O que fazer.
a: Liste todos os percentuais distintos mencionados no texto sobre as exportações de café solúvel, na ordem em que cada um aparece pela primeira vez.
b: Estenda o texto sobre as exportações de café solúvel, prosseguindo a partir da última frase apresentada.

Texto fornecido.
Embarques se recuperaram no mês passado, crescendo 13,9% ante fevereiro de 2025; no acumulado do ano, contudo, tarifas dos EUA ainda impactam desempenho
Da Redação (*)
Brasília – Diferentemente do desempenho negativo registrado nos embarques dos cafés verde, torrado e torrado e moído em fevereiro, as exportações brasileiras de café solúvel somaram 7,409 mil toneladas – equivalentes a 321.129 sacas de 60 kg – e cresceram 13,9% na comparação com as 6,504 mil toneladas (281.880 sacas) registradas no mesmo mês de 2025. Em receita cambial, o incremento foi de 10,8%, com os ingressos chegando a US$ 90,289 milhões no mês passado. Os dados são da Associação Brasileira da Indústria de Café Solúvel (Abics).
“Esse resultado é o melhor para os meses de fevereiro nos últimos cinco anos e não deixa de surpreender diante do contexto de mercado que temos vivido com as taxas impostas pelos Estados Unidos. O fato de os próprios norte-americanos terem ampliado as aquisições em fevereiro também demonstra a necessidade dos produtos brasileiros”, comenta o diretor executivo da Abics, Aguinaldo Lima. “Vimos a performance em fevereiro minimizar a queda das exportações aos EUA no ano, embora a redução do tarifaço de 50% para novas taxas de 10% venha a surtir efeito somente a partir deste mês de março. Isso pode ser um sinal positivo aos embarques nos próximos meses”, analisa Lima.

Dados do exercício.
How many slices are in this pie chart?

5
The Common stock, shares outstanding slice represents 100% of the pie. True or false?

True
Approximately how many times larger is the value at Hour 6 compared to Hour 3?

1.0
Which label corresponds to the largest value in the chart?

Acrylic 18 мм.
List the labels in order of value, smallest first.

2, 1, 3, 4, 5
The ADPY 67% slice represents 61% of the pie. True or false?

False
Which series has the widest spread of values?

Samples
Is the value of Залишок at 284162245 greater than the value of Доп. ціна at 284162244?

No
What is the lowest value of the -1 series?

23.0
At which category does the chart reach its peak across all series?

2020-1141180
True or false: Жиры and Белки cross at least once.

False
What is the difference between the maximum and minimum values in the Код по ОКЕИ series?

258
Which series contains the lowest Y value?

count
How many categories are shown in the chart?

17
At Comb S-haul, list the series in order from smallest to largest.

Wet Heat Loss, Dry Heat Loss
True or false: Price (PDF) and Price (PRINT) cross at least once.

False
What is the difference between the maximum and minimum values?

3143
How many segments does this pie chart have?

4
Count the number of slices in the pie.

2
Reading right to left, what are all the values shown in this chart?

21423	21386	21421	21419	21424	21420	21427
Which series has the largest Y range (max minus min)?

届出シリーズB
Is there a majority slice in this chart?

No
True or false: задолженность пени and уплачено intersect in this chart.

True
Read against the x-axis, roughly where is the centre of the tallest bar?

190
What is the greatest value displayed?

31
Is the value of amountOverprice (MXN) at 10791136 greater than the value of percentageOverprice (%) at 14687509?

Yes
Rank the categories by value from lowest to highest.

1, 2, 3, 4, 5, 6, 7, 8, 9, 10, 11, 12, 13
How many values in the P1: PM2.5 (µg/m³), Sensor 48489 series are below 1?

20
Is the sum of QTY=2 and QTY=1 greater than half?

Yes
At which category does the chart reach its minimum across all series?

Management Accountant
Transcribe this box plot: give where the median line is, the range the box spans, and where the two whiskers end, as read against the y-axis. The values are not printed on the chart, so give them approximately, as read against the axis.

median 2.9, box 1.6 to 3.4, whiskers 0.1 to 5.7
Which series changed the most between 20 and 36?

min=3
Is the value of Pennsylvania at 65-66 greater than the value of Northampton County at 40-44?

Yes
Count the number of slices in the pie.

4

Respostas por tarefa.
a:
13,9%
10,8%
50%
10%

b:
Ele completa que a ratificação do acordo Mercosul-União Europeia deve permitir que o tratado entre em vigor nos próximos meses, gerando redução gradativa das tarifas de 9% que o café solúvel brasileiro sofre para entrar no bloco europeu.
“A Europa é nosso segundo principal destino como bloco e o ajuste entre UE e Mercosul nos dá esperança e abre oportunidades ao Brasil para ampliar os embarques”, anota.
Principais importadores
No primeiro bimestre de 2026, os EUA, reforçando a importância do café solúvel brasileiro a esse mercado, foram os principais compradores do produto, com a importação de 1,769 mil toneladas (76.766 sacas), montante 2,5% menor do que o apurado nos mesmos dois meses em 2025.
Fechando o top 3, aparecem Rússia, que adquiriu 1,161 mil toneladas (50.300 sacas) do produto, registrando crescimento de 18,5% na comparação com o primeiro bimestre do ano passado, e Argentina, com 1,090 mil toneladas (47.245 sacas), o que representou queda de 2,6% no comparativo anual.